→ **Exercise**: Pictures aside, each record should be reproduced exactly.

____

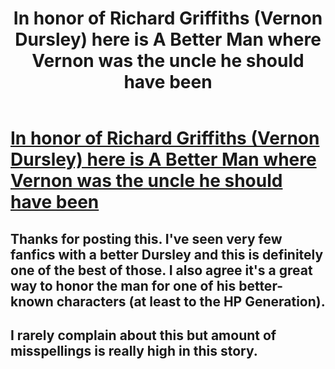 #+TITLE: In honor of Richard Griffiths (Vernon Dursley) here is A Better Man where Vernon was the uncle he should have been

* [[http://m.fanfiction.net/s/2531438/1/A-Better-Man][In honor of Richard Griffiths (Vernon Dursley) here is A Better Man where Vernon was the uncle he should have been]]
:PROPERTIES:
:Author: addicted_to_reddit_
:Score: 11
:DateUnix: 1364623823.0
:DateShort: 2013-Mar-30
:END:

** Thanks for posting this. I've seen very few fanfics with a better Dursley and this is definitely one of the best of those. I also agree it's a great way to honor the man for one of his better-known characters (at least to the HP Generation).
:PROPERTIES:
:Score: 2
:DateUnix: 1364628481.0
:DateShort: 2013-Mar-30
:END:


** I rarely complain about this but amount of misspellings is really high in this story.
:PROPERTIES:
:Author: Bulwersator
:Score: 1
:DateUnix: 1365441221.0
:DateShort: 2013-Apr-08
:END:
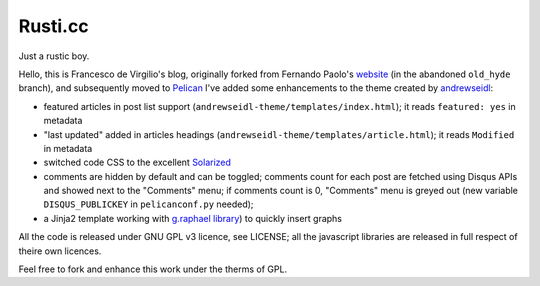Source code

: Rusti.cc
========

Just a rustic boy.

Hello, this is Francesco de Virgilio's blog, originally forked from Fernando 
Paolo's `website`_ (in the abandoned ``old_hyde`` branch), and subsequently 
moved to `Pelican`_ I've added some enhancements to the theme created by 
`andrewseidl`_:

* featured articles in post list support (``andrewseidl-theme/templates/index.html``); 
  it reads ``featured: yes`` in metadata
* "last updated" added in articles headings (``andrewseidl-theme/templates/article.html``); 
  it reads ``Modified`` in metadata
* switched code CSS to the excellent `Solarized`_
* comments are hidden by default and can be toggled; comments count for each 
  post are fetched using Disqus APIs and showed next to the "Comments" menu; 
  if comments count is 0, "Comments" menu is greyed out (new variable 
  ``DISQUS_PUBLICKEY`` in ``pelicanconf.py`` needed);
* a Jinja2 template working with `g.raphael library`_) to quickly insert graphs

All the code is released under GNU GPL v3 licence, see LICENSE; all the 
javascript libraries are released in full respect of theire own licences.

Feel free to fork and enhance this work under the therms of GPL.

.. _website: https://github.com/fspaolo/fspaolo.github.com
.. _Pelican: http://github.com/getpelican/pelican
.. _andrewseidl: https://github.com/andrewseidl
.. _Solarized: https://github.com/altercation/solarized
.. _g.raphael library: http://g.raphaeljs.com
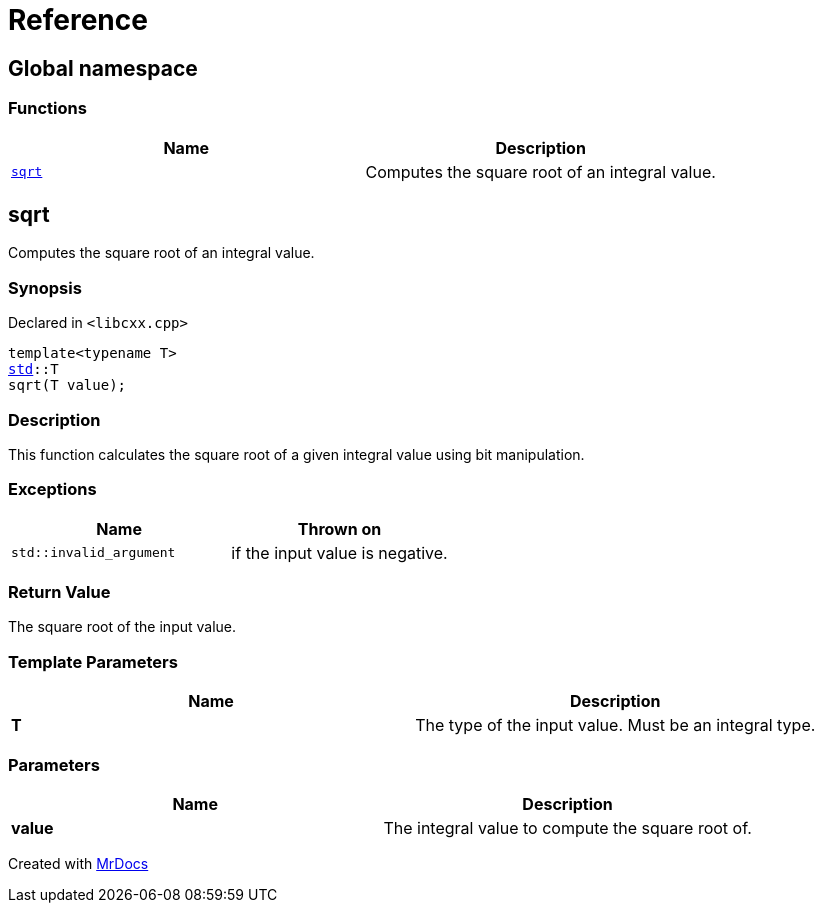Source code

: = Reference
:mrdocs:

[#index]
== Global namespace


=== Functions

[cols=2]
|===
| Name | Description 

| <<sqrt,`sqrt`>> 
| Computes the square root of an integral value&period;



|===

[#sqrt]
== sqrt


Computes the square root of an integral value&period;



=== Synopsis


Declared in `&lt;libcxx&period;cpp&gt;`

[source,cpp,subs="verbatim,replacements,macros,-callouts"]
----
template&lt;typename T&gt;
<<std,std>>::T
sqrt(T value);
----

=== Description


This function calculates the square root of a    given integral value using bit manipulation&period;



=== Exceptions


|===
| Name | Thrown on

| `std&colon;&colon;invalid&lowbar;argument`
| if the input value is negative&period;


|===

=== Return Value


The square root of the input value&period;



=== Template Parameters


|===
| Name | Description

| *T*
| The type of the input value&period; Must be an integral type&period;


|===

=== Parameters


|===
| Name | Description

| *value*
| The integral value to compute the square root of&period;


|===



[.small]#Created with https://www.mrdocs.com[MrDocs]#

____

→ **Final answer**:
 #+TITLE: In honor of Richard Griffiths (Vernon Dursley) here is A Better Man where Vernon was the uncle he should have been

* [[http://m.fanfiction.net/s/2531438/1/A-Better-Man][In honor of Richard Griffiths (Vernon Dursley) here is A Better Man where Vernon was the uncle he should have been]]
:PROPERTIES:
:Author: addicted_to_reddit_
:Score: 11
:DateUnix: 1364623823.0
:DateShort: 2013-Mar-30
:END:

** Thanks for posting this. I've seen very few fanfics with a better Dursley and this is definitely one of the best of those. I also agree it's a great way to honor the man for one of his better-known characters (at least to the HP Generation).
:PROPERTIES:
:Score: 2
:DateUnix: 1364628481.0
:DateShort: 2013-Mar-30
:END:


** I rarely complain about this but amount of misspellings is really high in this story.
:PROPERTIES:
:Author: Bulwersator
:Score: 1
:DateUnix: 1365441221.0
:DateShort: 2013-Apr-08
:END:
Source code

: Rusti.cc
========

Just a rustic boy.

Hello, this is Francesco de Virgilio's blog, originally forked from Fernando 
Paolo's `website`_ (in the abandoned ``old_hyde`` branch), and subsequently 
moved to `Pelican`_ I've added some enhancements to the theme created by 
`andrewseidl`_:

* featured articles in post list support (``andrewseidl-theme/templates/index.html``); 
  it reads ``featured: yes`` in metadata
* "last updated" added in articles headings (``andrewseidl-theme/templates/article.html``); 
  it reads ``Modified`` in metadata
* switched code CSS to the excellent `Solarized`_
* comments are hidden by default and can be toggled; comments count for each 
  post are fetched using Disqus APIs and showed next to the "Comments" menu; 
  if comments count is 0, "Comments" menu is greyed out (new variable 
  ``DISQUS_PUBLICKEY`` in ``pelicanconf.py`` needed);
* a Jinja2 template working with `g.raphael library`_) to quickly insert graphs

All the code is released under GNU GPL v3 licence, see LICENSE; all the 
javascript libraries are released in full respect of theire own licences.

Feel free to fork and enhance this work under the therms of GPL.

.. _website: https://github.com/fspaolo/fspaolo.github.com
.. _Pelican: http://github.com/getpelican/pelican
.. _andrewseidl: https://github.com/andrewseidl
.. _Solarized: https://github.com/altercation/solarized
.. _g.raphael library: http://g.raphaeljs.com
Source code

: = Reference
:mrdocs:

[#index]
== Global namespace


=== Functions

[cols=2]
|===
| Name | Description 

| <<sqrt,`sqrt`>> 
| Computes the square root of an integral value&period;



|===

[#sqrt]
== sqrt


Computes the square root of an integral value&period;



=== Synopsis


Declared in `&lt;libcxx&period;cpp&gt;`

[source,cpp,subs="verbatim,replacements,macros,-callouts"]
----
template&lt;typename T&gt;
<<std,std>>::T
sqrt(T value);
----

=== Description


This function calculates the square root of a    given integral value using bit manipulation&period;



=== Exceptions


|===
| Name | Thrown on

| `std&colon;&colon;invalid&lowbar;argument`
| if the input value is negative&period;


|===

=== Return Value


The square root of the input value&period;



=== Template Parameters


|===
| Name | Description

| *T*
| The type of the input value&period; Must be an integral type&period;


|===

=== Parameters


|===
| Name | Description

| *value*
| The integral value to compute the square root of&period;


|===



[.small]#Created with https://www.mrdocs.com[MrDocs]#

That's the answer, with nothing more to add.